Title: Japanese Rivers
Released: March 2013
Artist Country: Argentina
Label: fuga discos
The immediate thing I noticed when I started listening to Japanese Rivers is that the instrumentation doesn’t sound very Japanese. Personally, I think of the Fue (Japanese flutes), Shoko, and Koto and numerous other percussion and stringed instruments, when I think of Japanese music instruments.
Of course, that is my predilection for classical or traditional Japanese instruments. But there is a wider range of Japanese music, especially with J-Pop and other musical forms. This recording immediately put itself in a more modern context than traditional context. But, it still maintains a slight connection to the traditional through some of the rhythms, melody and harmony lines used in the pieces. While not specifically traditional, the influence of traditional styles can be heard in this collection of four, water inspired, ambient pieces.
Each piece takes on a different form and texture, suggestive of the bodies of water they are named for. They have their different feelings, different environments, and yet all flow from one into another without leaving the listener hanging or looking for a connection. From the shimmering opening of Japanese Rivers through the rhythmic pulsing of Water Flow this recording is soothing and engaging. You are transported along the mythical waters in the soundscapes as if you were floating down river: parts of the ride are smooth, and some bob and weave their way towards the rides end.
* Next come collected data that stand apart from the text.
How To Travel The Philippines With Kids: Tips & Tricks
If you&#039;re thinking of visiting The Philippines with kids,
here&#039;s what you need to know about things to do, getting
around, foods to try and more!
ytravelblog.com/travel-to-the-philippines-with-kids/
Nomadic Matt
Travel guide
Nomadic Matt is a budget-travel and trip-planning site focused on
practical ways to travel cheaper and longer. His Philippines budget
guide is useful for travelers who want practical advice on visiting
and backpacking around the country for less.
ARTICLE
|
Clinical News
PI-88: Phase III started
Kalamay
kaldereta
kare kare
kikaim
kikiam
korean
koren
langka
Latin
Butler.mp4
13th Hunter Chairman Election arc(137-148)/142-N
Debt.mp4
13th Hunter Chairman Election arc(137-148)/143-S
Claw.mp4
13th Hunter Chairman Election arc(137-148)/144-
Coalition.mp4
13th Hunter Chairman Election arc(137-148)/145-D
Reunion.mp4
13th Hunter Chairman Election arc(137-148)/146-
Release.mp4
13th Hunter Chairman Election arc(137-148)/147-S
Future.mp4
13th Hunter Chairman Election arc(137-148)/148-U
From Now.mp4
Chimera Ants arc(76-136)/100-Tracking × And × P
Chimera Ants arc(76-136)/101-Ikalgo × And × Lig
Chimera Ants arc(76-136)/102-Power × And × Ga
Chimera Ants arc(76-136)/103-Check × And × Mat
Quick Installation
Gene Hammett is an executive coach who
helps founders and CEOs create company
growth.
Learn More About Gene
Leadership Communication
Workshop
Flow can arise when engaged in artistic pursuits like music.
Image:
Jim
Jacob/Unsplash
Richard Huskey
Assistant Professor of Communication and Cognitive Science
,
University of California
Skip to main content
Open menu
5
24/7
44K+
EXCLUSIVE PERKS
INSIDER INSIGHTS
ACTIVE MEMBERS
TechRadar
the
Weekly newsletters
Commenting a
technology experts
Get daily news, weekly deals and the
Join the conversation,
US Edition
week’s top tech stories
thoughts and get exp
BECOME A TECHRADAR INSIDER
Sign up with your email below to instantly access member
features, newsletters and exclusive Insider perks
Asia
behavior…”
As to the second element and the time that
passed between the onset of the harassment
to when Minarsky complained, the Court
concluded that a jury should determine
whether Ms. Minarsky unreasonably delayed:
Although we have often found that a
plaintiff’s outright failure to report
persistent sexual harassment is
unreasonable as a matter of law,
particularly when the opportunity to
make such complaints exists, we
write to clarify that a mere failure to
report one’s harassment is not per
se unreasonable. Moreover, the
Hopefully, this isn’t a one-off for Vlisa (aka Ramiro de la Cruz Larrain). Japanese Rivers is a strong statement that leaves you wanting more. Wishing there was another release that you could put on and listen to more. (Note: it does appear there have been two previous electronic / CD releases by Vlisa, according to Discogs and can be found on Bandcamp. On the other hand, more releases under a CC license instead of just as “freemusic” would be excellent.)